Het bedrijf Vogt uit Bad Neuenahr pakte het dan weer anders aan. Op verzoek van de Duitse publieke televisiezender ZDF bouwde het gespecialiseerde bedrijf diverse Admirals en Diplomats om tot snelle en ruime camera-auto’s. Dankzij de grote kofferruimte konden cameraploegen omvangrijke apparatuur vervoeren.
De waarschijnlijk aantrekkelijkste Opel Diplomat was een sportieve coupé. In 1973 stelde ex-coureur Erich Bitter de CD voor. Die was gebaseerd op een studiemodel dat Opel toonde op de IAA van 1969. De carrosserie van de 2+2-zitter was ontworpen door Bitter, in samenwerking met het Opel Design Center. De luxueuze coupé werd gebouwd door Baur in Stuttgart en was gebaseerd op de Diplomat B.
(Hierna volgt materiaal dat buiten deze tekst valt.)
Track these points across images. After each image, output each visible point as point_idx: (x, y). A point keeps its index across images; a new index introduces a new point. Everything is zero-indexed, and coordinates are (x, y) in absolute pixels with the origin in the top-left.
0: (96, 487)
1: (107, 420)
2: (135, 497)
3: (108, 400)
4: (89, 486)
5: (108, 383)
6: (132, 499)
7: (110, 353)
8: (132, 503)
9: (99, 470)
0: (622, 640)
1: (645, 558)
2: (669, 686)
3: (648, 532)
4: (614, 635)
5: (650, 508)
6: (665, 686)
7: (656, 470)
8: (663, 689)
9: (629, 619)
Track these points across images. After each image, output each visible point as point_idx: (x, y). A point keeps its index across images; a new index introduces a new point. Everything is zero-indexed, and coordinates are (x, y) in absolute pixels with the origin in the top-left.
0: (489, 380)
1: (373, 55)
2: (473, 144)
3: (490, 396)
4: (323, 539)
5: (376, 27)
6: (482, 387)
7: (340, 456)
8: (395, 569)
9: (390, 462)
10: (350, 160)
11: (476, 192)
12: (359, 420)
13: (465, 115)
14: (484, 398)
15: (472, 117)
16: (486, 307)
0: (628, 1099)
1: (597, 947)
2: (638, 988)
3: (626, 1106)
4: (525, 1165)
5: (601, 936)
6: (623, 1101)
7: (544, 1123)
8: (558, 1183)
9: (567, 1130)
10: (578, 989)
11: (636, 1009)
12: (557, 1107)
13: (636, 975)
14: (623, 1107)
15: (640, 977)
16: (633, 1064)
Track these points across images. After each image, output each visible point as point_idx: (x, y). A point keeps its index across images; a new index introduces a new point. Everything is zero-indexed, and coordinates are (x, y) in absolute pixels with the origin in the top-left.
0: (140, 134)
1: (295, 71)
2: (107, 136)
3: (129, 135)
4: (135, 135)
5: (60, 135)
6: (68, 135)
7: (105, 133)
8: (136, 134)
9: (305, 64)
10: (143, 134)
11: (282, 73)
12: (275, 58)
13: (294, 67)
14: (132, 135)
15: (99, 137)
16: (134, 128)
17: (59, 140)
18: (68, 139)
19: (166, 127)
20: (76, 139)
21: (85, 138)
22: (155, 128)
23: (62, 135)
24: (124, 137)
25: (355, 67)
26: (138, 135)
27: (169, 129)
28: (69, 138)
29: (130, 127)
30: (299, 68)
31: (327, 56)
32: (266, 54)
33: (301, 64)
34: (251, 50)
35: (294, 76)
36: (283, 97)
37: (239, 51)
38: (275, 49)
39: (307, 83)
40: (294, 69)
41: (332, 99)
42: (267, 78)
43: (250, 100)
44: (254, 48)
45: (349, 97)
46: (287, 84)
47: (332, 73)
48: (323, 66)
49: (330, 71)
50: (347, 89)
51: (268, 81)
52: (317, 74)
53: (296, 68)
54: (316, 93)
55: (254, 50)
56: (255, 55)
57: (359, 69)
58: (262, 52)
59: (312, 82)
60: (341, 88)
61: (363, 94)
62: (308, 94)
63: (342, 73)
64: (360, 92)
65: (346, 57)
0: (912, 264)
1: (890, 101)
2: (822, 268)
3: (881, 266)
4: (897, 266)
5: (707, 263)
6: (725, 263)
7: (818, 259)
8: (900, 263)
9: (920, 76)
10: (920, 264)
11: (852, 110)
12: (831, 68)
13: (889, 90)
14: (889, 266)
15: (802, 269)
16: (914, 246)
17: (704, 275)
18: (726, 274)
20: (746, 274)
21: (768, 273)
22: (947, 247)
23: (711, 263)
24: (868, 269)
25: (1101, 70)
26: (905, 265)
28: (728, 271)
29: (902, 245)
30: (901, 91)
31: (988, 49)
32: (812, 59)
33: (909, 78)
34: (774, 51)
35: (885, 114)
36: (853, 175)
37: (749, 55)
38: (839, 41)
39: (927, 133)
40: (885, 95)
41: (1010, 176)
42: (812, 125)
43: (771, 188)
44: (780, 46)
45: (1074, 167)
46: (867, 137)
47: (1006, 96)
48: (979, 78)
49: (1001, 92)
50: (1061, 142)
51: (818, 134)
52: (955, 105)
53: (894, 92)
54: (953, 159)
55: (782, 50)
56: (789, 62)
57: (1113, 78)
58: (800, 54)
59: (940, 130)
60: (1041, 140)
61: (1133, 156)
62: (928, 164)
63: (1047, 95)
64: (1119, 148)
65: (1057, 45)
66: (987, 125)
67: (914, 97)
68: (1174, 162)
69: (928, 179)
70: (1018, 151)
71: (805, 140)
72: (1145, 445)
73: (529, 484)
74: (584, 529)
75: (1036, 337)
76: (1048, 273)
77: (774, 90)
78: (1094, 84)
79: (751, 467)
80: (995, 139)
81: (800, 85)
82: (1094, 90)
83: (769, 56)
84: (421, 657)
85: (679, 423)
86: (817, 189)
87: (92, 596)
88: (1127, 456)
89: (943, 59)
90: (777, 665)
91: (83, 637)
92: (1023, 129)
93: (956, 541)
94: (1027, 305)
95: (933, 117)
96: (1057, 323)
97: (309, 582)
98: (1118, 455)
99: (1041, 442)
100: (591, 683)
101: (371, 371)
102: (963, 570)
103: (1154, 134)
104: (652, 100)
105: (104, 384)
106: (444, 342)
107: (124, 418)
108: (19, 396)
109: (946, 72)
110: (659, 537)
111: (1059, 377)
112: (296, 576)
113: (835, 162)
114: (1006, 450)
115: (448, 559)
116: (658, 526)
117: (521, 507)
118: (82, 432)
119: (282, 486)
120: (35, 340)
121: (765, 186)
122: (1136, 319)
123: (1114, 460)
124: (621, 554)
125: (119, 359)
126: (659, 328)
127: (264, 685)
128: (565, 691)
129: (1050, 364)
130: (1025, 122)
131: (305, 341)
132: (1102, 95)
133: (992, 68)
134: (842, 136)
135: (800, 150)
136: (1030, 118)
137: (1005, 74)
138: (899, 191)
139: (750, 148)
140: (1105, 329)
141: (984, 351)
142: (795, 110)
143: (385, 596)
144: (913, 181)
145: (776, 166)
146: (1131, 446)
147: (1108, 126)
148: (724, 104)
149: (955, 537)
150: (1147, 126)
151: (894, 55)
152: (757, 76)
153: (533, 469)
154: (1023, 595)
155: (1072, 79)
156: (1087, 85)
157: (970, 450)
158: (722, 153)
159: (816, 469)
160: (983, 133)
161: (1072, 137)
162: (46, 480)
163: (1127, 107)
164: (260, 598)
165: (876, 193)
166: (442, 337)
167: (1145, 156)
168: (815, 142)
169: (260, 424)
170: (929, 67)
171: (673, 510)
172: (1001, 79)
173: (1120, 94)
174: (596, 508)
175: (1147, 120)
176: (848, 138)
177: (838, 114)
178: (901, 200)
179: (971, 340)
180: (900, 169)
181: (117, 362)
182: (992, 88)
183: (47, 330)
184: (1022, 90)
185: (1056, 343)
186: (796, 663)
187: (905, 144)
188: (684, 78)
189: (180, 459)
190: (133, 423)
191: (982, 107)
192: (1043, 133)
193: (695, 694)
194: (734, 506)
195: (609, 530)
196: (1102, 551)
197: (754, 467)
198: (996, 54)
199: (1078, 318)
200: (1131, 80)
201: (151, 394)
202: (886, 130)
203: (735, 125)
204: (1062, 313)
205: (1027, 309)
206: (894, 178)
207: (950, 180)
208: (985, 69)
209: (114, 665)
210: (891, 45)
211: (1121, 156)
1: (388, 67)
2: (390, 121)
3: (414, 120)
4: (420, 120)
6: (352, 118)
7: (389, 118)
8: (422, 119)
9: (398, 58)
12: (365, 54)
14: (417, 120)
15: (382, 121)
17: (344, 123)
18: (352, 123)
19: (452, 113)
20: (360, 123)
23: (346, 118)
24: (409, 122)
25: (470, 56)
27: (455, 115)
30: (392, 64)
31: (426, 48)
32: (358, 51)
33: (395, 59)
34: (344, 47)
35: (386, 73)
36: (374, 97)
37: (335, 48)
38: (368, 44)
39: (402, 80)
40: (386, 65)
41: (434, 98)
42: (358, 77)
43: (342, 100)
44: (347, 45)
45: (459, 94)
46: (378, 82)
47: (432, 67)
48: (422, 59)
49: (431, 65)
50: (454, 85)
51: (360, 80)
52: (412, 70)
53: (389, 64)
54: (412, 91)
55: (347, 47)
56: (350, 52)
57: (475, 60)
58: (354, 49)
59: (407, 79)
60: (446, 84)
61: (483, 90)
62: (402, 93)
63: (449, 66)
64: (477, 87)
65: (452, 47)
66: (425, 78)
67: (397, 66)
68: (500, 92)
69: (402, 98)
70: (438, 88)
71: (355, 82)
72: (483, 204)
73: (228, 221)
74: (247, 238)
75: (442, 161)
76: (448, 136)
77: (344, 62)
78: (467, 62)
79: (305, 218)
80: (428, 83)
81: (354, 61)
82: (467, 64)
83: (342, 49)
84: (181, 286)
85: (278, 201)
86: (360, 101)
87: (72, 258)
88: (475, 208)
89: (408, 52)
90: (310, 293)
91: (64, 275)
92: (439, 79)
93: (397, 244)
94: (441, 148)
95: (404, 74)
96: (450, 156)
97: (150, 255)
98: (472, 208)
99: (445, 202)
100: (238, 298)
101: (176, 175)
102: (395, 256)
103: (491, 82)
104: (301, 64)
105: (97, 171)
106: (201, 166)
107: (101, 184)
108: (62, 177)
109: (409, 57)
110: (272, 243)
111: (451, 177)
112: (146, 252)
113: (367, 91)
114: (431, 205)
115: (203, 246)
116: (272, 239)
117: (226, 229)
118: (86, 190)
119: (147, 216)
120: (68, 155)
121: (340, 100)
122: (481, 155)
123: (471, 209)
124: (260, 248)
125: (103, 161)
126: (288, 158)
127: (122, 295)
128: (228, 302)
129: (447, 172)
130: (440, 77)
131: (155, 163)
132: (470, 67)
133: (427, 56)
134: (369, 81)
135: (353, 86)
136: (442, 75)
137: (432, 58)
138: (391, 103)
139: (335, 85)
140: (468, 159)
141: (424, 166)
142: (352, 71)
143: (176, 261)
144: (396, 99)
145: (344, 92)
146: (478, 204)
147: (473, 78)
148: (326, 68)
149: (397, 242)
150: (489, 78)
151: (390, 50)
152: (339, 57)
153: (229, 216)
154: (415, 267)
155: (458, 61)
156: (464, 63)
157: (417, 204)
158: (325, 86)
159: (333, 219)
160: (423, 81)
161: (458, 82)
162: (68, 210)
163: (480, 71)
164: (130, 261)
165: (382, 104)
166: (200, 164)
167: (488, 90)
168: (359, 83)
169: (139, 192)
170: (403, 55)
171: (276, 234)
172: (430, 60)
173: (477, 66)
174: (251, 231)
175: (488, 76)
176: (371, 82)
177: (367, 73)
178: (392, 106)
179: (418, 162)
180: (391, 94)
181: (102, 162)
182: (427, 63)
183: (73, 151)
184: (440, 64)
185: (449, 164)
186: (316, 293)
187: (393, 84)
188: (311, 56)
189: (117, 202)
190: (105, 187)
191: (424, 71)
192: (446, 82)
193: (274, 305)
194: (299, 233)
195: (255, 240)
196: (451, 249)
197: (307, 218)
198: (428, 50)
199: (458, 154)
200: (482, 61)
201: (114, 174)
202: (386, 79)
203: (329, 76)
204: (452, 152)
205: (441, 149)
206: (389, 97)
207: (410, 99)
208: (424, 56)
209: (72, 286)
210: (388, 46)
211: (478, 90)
Na een succesvolle periode kwam in juli 1977 een einde aan de B-serie van ‘de drie groten’. In totaal zijn er 11.017 Kapitäns, 31.827 Admirals en 18.725 Diplomats verkocht. In 1978 werden Opels premiummodellen voor reizigers met klasse vervangen door de volledig nieuwe Senator en Monza.